Human induced pluripotent stem cells (hIPSCs) present a unique opportunity to reduce animal use in studying the aetiology of neurodevelopmental disorders (NDD), such as schizophrenia (SZ) and Autism Spectrum Disorder (ASD). Their capacity to differentiate into specific neuronal cell types allows researchers to observe human neural development under normal conditions, but also under the influence of disease-causing agents. To date however, the majority of such studies have focussed only on either genetic or environmental drivers of disease. In fact, gene x environment interactions are thought to be critical in shaping an individuals risk for developing NDD and the likely clinical outcome, particularly if the interactions occur during critical periods of fetal brain development. Therefore, if hIPSC are to truly deliver on their potential, the challenge
is to use them to study the combination of genetic and environmental disease risk factors, ideally in a cell specific manner, which has the potential to be a highly relevant model to study the biological causes of NDD using a human model system.
In this context, both epidemiology and animal models provide evidence for a link between maternal immune activation (MIA) during pregnancy and increased risk for NDD (including ASD and SZ), in the affected offspring. Despite this, several key gaps in our knowledge remain. First, how does MIA affect human neural developmental at the genomic and epigenomic level? Second, how do these influences map onto known genetic risk mechanisms associated with NDD? For example, is the effect of MIA via an influence on high confidence genes associated with NDD? If so, what classes of genetic variants are then most highly affected? Furthermore, can MIA induce pathological changes in gene expression in the developing brain that shares similarities with gene expression dysregulation found in both children and adults with NDD? Conversely, what gene expression pathology is present in the MIA-exposed developing brain that is absent in older children and adults with NDD? Finally, can we identify specific
mechanistic pathways that MIA impacts on that are highly relevant for NDD?
Whilst studies in animal models have gone a long way to addressing some of these questions, there is a pressing need to translate these findings into human model systems. This is due to critical species differences in the development of human and animal brains, both in terms of gene regulatory networks and cellular proliferative behaviour. Therefore, we propose to develop a human cellular model of MIA using hIPSC, which can be applied to neural progenitor cells (NPCs) derived from keratinocytes obtained from healthy controls and individuals with highly penetrant disease-causing mutations for NDD such as major deletions in the chromsome 22q region, which confer risk for ASD and SZ. This in vitro approach will provide a robust human cell-based model of MIA, which can replace a large number of animal models that are the only currently available alternative. In doing so, our proposal will deliver the following impacts:
(1) Broaden the potential of hIPSCs in gene x environment interaction modelling, leading to a significant reduction in the number of rodents and non-human primates used in MIA models.
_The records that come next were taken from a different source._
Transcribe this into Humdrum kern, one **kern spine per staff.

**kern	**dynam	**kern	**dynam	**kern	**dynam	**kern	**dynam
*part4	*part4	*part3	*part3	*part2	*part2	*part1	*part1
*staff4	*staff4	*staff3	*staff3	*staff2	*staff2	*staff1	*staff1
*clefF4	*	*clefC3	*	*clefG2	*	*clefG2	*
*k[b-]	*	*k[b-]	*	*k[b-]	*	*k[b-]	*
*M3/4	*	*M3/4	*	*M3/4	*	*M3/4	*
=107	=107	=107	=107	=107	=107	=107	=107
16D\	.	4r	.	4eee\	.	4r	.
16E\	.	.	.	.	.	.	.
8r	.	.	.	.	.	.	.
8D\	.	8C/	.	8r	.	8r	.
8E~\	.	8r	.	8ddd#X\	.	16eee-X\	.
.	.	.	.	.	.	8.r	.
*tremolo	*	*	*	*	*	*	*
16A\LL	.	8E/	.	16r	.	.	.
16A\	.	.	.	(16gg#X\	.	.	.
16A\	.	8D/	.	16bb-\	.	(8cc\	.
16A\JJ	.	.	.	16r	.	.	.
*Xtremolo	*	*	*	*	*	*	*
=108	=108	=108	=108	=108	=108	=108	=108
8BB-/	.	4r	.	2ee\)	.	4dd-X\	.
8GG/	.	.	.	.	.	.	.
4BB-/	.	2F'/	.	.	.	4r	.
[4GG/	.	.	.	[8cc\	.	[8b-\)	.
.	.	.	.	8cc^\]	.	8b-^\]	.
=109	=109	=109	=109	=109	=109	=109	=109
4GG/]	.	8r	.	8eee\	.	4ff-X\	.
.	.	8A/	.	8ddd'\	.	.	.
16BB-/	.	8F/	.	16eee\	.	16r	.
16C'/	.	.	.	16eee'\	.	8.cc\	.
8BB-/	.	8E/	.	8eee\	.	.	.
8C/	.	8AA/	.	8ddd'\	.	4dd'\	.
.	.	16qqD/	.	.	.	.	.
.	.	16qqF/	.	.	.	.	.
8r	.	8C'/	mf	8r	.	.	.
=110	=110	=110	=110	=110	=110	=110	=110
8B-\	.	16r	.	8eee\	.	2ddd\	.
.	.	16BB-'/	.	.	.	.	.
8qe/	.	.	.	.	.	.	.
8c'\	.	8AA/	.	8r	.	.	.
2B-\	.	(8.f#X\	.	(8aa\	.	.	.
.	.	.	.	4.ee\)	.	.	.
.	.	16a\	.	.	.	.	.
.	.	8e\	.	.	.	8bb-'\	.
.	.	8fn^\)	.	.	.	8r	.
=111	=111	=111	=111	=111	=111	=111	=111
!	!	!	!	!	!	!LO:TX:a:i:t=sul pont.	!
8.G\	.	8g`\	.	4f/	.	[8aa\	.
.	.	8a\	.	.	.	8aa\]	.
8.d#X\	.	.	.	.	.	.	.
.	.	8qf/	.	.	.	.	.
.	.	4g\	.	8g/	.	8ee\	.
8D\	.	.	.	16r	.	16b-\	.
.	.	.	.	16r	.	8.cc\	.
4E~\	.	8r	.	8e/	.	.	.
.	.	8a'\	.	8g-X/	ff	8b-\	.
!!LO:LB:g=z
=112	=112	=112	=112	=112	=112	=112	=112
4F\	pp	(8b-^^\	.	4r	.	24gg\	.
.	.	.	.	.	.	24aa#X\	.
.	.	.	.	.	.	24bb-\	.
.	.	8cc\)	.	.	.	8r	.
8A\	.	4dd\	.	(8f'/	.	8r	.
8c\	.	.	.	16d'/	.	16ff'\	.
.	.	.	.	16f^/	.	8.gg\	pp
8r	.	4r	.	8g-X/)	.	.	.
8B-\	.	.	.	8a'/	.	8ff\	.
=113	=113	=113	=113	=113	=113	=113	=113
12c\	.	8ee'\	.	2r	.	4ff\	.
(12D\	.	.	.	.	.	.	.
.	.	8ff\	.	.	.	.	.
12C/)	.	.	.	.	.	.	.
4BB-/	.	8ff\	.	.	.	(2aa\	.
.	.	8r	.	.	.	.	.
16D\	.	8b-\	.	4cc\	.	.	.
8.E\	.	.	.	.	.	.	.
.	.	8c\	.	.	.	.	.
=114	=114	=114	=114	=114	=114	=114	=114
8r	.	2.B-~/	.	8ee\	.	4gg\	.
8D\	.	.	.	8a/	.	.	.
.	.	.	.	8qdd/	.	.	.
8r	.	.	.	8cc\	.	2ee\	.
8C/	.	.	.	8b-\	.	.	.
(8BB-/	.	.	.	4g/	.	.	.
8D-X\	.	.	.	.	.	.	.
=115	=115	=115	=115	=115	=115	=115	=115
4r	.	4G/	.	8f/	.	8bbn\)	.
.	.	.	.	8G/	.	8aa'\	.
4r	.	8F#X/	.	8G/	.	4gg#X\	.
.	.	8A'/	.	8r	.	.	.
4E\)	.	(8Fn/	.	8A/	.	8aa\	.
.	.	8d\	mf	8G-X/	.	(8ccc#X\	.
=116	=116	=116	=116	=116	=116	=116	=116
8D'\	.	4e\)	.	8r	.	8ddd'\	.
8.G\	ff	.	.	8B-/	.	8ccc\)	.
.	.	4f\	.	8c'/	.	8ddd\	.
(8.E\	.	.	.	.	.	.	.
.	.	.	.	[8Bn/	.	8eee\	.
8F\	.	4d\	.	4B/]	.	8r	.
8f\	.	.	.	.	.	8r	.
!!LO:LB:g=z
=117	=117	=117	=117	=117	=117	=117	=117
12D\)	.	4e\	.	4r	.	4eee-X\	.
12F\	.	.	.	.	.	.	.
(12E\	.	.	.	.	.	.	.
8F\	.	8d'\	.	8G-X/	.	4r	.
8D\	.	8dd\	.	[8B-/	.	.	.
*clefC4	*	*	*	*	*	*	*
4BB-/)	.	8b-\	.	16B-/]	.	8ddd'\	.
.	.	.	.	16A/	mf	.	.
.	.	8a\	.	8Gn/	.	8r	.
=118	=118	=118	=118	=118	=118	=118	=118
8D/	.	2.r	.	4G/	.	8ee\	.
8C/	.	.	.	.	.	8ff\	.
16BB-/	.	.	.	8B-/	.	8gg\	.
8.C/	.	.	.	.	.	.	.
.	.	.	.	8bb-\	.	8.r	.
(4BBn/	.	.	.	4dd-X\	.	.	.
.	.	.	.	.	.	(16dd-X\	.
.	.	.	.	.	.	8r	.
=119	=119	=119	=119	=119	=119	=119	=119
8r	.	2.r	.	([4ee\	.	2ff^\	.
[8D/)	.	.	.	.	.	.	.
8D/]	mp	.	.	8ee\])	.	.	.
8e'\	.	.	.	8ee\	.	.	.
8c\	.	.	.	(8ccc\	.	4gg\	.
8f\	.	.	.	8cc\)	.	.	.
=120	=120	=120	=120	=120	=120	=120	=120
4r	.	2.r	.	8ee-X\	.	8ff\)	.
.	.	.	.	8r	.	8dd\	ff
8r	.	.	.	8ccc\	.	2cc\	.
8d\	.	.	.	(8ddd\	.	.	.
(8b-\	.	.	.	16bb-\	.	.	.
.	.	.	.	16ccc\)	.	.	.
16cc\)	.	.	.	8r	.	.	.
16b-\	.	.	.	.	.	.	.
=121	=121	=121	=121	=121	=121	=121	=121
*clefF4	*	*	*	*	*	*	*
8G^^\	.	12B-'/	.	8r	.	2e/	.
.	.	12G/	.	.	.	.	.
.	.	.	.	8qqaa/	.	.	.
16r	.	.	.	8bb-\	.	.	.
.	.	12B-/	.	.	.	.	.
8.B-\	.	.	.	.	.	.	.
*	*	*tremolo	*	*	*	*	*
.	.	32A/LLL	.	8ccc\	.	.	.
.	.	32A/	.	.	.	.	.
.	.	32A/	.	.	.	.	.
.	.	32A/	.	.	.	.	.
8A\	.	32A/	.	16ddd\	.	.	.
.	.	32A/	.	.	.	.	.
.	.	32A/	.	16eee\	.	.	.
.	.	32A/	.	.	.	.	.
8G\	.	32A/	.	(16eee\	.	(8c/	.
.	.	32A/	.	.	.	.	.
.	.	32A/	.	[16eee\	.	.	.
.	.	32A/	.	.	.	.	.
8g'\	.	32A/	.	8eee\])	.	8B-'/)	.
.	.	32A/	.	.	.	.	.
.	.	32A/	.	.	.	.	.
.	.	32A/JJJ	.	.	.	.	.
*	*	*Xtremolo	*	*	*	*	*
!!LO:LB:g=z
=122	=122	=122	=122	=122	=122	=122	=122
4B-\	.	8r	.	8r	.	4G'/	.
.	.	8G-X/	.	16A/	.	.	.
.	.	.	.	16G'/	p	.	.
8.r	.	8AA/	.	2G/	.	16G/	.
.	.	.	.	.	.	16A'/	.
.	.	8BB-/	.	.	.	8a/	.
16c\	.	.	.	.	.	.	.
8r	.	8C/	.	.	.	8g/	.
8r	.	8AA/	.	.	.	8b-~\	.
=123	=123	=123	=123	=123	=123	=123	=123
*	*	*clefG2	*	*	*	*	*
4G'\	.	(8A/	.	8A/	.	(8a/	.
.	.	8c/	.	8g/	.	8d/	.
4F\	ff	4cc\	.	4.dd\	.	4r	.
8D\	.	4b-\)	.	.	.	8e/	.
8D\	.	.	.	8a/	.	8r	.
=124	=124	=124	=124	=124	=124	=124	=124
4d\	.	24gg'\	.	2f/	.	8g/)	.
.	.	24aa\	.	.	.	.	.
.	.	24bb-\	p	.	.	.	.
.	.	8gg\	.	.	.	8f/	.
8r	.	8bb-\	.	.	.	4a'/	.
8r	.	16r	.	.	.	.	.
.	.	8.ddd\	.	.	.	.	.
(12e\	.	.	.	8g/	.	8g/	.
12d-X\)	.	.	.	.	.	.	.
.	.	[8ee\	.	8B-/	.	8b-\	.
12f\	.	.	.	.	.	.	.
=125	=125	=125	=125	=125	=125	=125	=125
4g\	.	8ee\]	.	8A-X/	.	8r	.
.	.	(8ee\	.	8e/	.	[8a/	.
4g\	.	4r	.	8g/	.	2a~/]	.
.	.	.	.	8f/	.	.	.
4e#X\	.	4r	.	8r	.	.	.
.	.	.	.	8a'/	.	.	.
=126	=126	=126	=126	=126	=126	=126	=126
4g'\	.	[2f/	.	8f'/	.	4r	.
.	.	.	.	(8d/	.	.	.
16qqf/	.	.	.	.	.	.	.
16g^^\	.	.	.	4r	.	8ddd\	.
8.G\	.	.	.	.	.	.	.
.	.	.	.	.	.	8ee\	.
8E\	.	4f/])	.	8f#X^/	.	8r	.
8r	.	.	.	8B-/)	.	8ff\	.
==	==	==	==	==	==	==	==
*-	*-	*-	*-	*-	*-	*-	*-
(2) Establish the relevance of the extant animal data for human health and disease.
(3) Elucidate causal and human relevant molecular and cellular mechanisms driving the adverse effects of MIA on human neocortical development, increasing our understanding of key mechanistic links as to how MIA may confer risk for later development of NDD.
(4) Accelerate the development of potential therapeutic targets for specific environmental risk factors that may be more amenable to prevention and/or treatment later in life, than genetic etiologies.